Il motivo principale addotto dal tribunale era la constatazione che il poker non è un gioco di sorte, bensì strategico, nel quale sono di maggior rilievo la conoscenza e le capacità.
Il portavoce delle Federazione Danese Henrik Hoffmann ha detto che un mezzo milione di Danesi gioca a poker almeno una volta alla settimana (ciò corrisponde a circa 10% della popolazione di questo paese), di cui circa trecentomila si siede al tavolo regolarmente. “E’ un gioco che fiorisce e diventa più popolare che mai. Fra qualche anno la sua popolarità sarà incredibile."
La decisione del tribunale non solo legalizza i tornei, ma abolisce anche la dichiarazione del Ministero della Giustizia del 2006, in base al quale il poker era trattato come un gioco d’azzardo illegale. Conformemente alla legge danese in vigore, da considerarsi illegale sono solamente “ giochi o tornei, grazie ai quali l’organizzatore trarre profitto materiale “. Il poker è però un gioco tipo “uno contro uno” e il suo scopo è quello di convincere l’avversario di tenere in mano delle carte ben diverse da quelle che si hanno in realtà” – si è pronunciato Hoffmann.

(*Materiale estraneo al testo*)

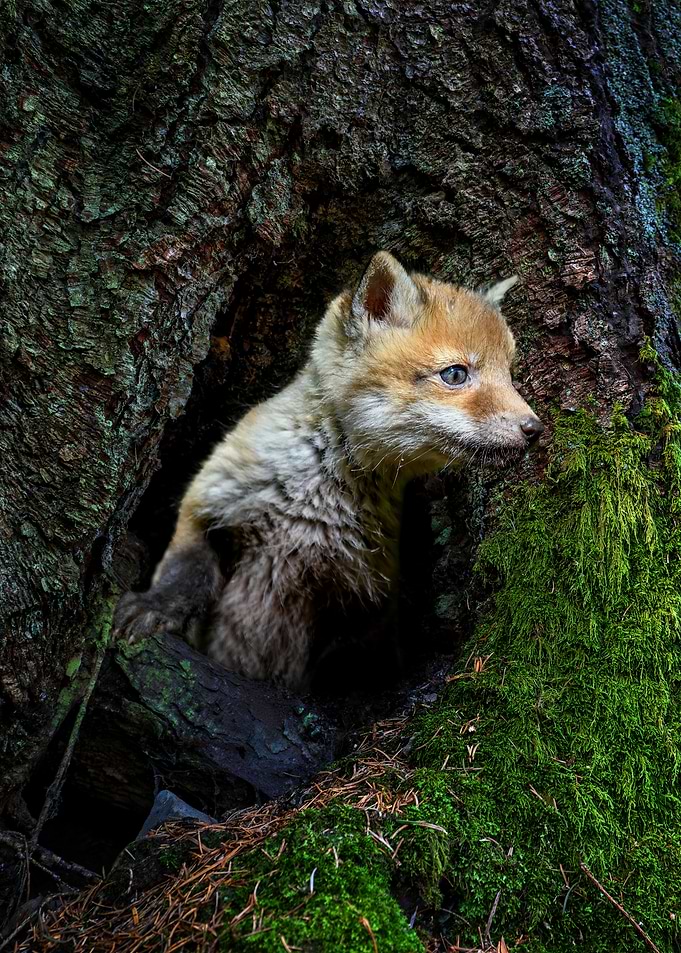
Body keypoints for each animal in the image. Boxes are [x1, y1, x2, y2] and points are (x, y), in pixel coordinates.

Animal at [114, 251, 543, 690]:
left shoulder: (363, 597)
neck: (309, 501)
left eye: (509, 375)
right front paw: (155, 608)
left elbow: (350, 665)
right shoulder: (208, 503)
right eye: (455, 374)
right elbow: (185, 573)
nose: (535, 429)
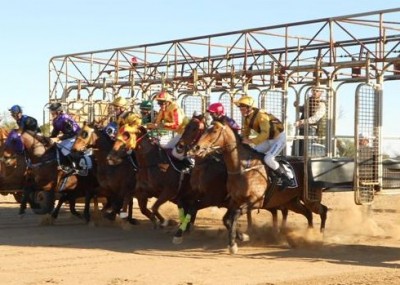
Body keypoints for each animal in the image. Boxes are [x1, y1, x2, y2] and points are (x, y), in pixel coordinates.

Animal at [191, 120, 328, 253]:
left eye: (214, 131)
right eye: (205, 129)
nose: (196, 147)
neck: (242, 167)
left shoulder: (255, 200)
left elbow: (235, 215)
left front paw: (233, 244)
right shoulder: (235, 200)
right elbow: (227, 220)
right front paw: (242, 237)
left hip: (310, 199)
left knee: (323, 210)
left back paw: (319, 236)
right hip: (291, 201)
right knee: (308, 213)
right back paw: (309, 233)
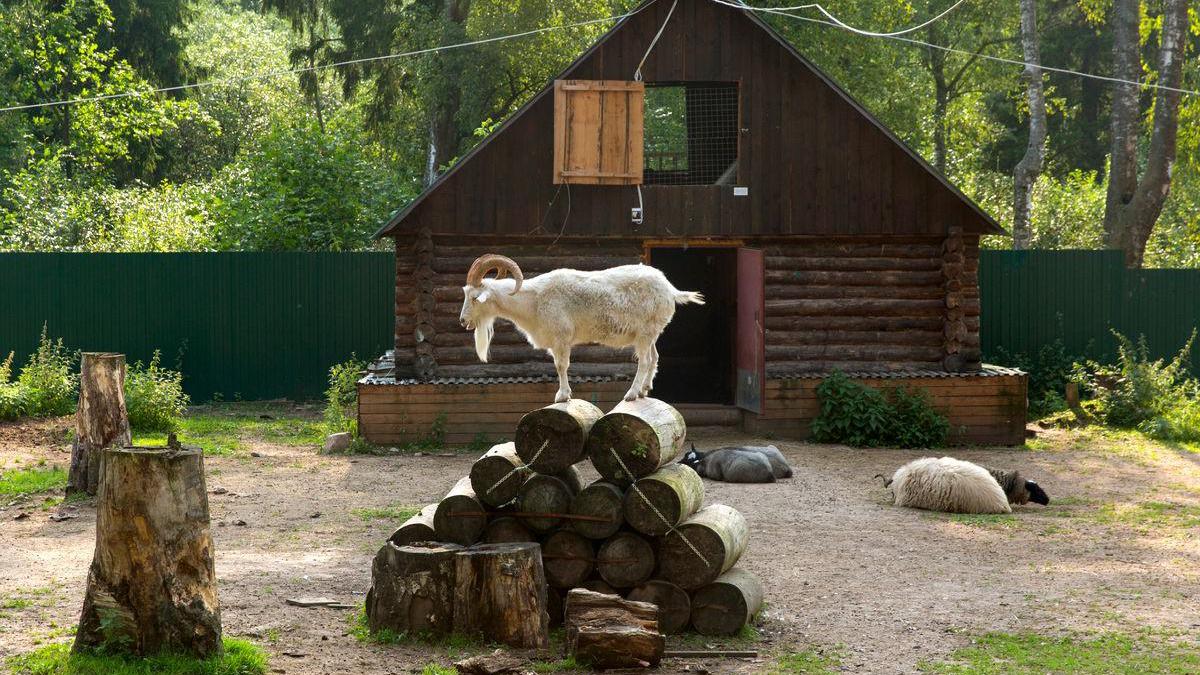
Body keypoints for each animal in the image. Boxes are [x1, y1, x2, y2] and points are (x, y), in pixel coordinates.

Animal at [456, 252, 700, 398]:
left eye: (475, 297)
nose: (463, 321)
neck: (534, 300)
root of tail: (670, 290)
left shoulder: (561, 338)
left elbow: (561, 366)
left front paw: (562, 395)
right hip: (650, 333)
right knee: (654, 357)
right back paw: (644, 390)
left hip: (645, 333)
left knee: (645, 360)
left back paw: (631, 394)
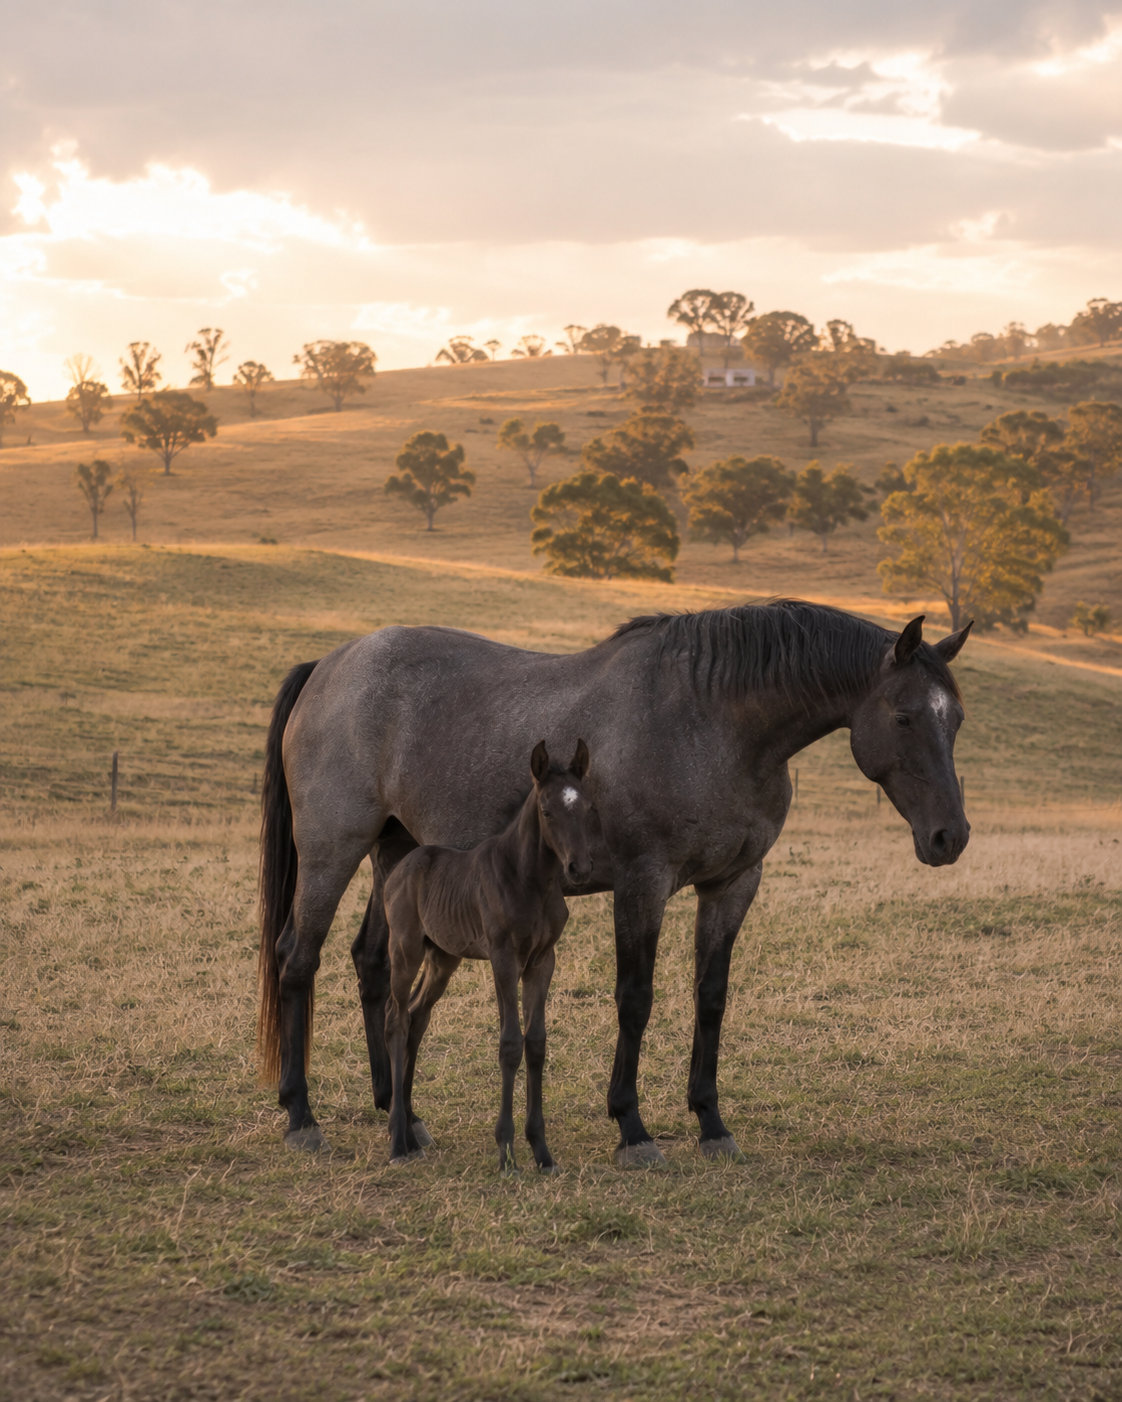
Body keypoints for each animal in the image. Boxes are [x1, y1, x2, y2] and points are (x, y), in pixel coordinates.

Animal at [382, 739, 593, 1171]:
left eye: (586, 806)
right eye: (547, 810)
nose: (579, 868)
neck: (530, 881)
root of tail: (399, 869)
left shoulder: (542, 961)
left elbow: (537, 1043)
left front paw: (542, 1152)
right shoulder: (503, 957)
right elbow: (510, 1042)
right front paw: (506, 1150)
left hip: (443, 958)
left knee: (416, 1016)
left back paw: (410, 1131)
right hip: (405, 949)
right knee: (396, 1019)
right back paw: (397, 1142)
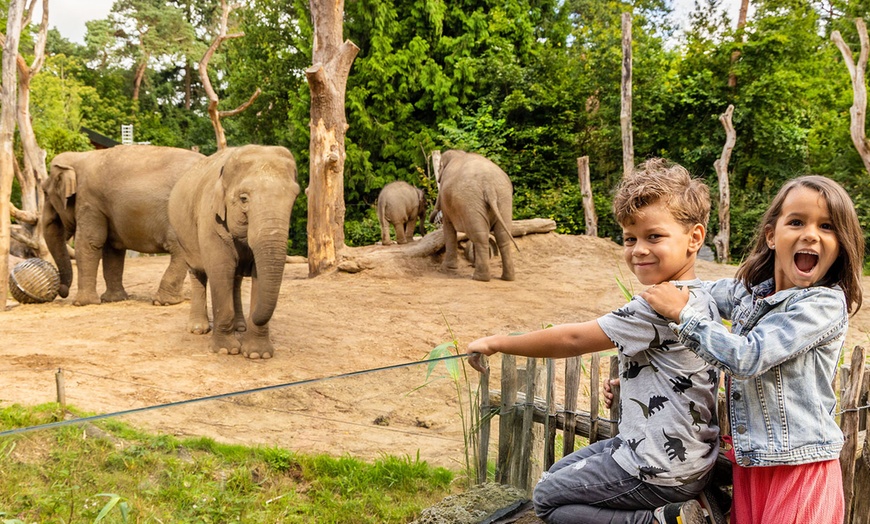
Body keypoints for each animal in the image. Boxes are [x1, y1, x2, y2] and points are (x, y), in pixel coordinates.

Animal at [45, 145, 207, 304]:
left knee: (179, 250)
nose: (62, 290)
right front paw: (113, 299)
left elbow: (88, 243)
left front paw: (83, 303)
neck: (79, 156)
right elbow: (112, 249)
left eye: (45, 193)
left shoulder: (90, 201)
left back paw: (163, 302)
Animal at [169, 144, 302, 360]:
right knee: (197, 272)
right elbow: (221, 270)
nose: (253, 318)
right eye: (243, 199)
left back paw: (239, 327)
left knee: (236, 280)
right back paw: (198, 329)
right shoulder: (210, 219)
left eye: (294, 198)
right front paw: (226, 350)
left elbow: (257, 275)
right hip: (183, 235)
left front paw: (257, 354)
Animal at [430, 149, 516, 280]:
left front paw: (446, 269)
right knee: (501, 236)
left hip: (471, 201)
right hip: (503, 198)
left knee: (480, 236)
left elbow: (448, 228)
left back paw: (479, 277)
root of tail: (488, 185)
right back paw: (507, 278)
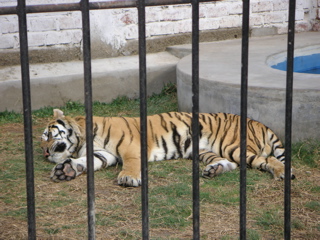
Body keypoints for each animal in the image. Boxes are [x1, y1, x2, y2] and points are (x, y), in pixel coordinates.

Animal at [40, 108, 296, 187]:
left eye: (47, 136)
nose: (45, 153)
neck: (84, 138)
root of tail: (260, 123)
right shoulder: (103, 154)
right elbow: (86, 162)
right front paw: (66, 170)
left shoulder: (132, 147)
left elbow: (131, 163)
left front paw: (128, 178)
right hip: (204, 150)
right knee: (229, 163)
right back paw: (214, 170)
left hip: (234, 146)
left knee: (269, 160)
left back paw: (283, 173)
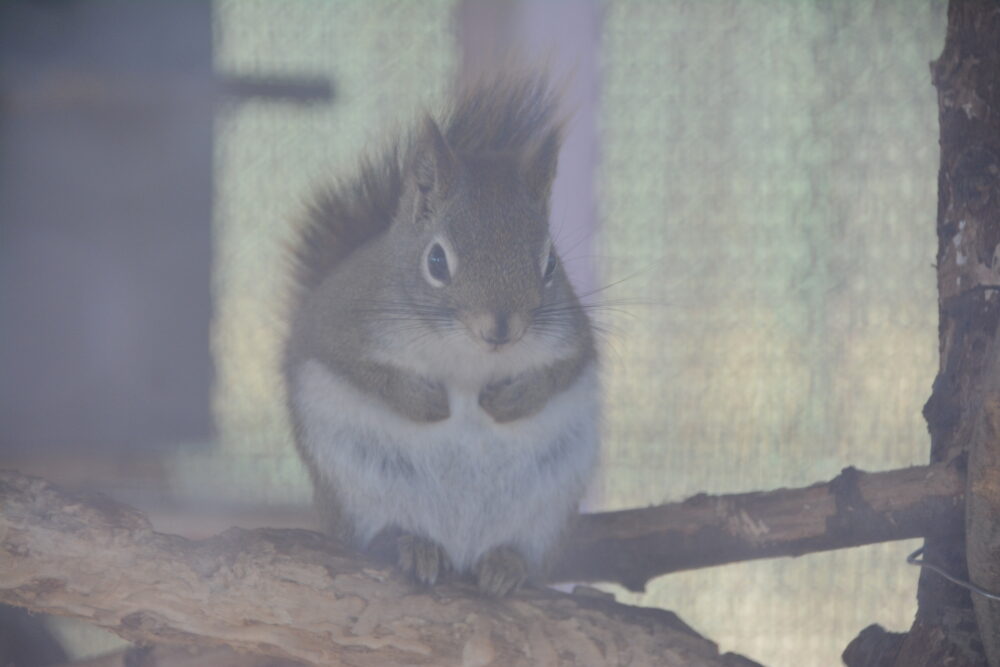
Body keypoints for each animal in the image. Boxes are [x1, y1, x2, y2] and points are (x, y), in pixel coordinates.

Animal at [282, 74, 596, 600]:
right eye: (435, 260)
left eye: (551, 263)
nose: (501, 330)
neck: (467, 356)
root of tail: (461, 548)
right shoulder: (337, 324)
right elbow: (360, 368)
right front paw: (426, 402)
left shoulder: (573, 334)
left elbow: (561, 372)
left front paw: (511, 400)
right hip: (356, 489)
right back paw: (409, 544)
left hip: (547, 510)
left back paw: (506, 562)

Ovviamente, c’è anche l’altro lato della medaglia, in cui l’azienda Horesta motiva la sua citazione dicendo che ogni gioco, in cui si tratta di soldi, prima o poi porta ad una dipendenza. L’azienda dichiara che circa 85000 Danesi hanno sviluppato una dipendenza dai giochi d'azzardo. Adesso hanno 14 giorni per ricorrere in appello.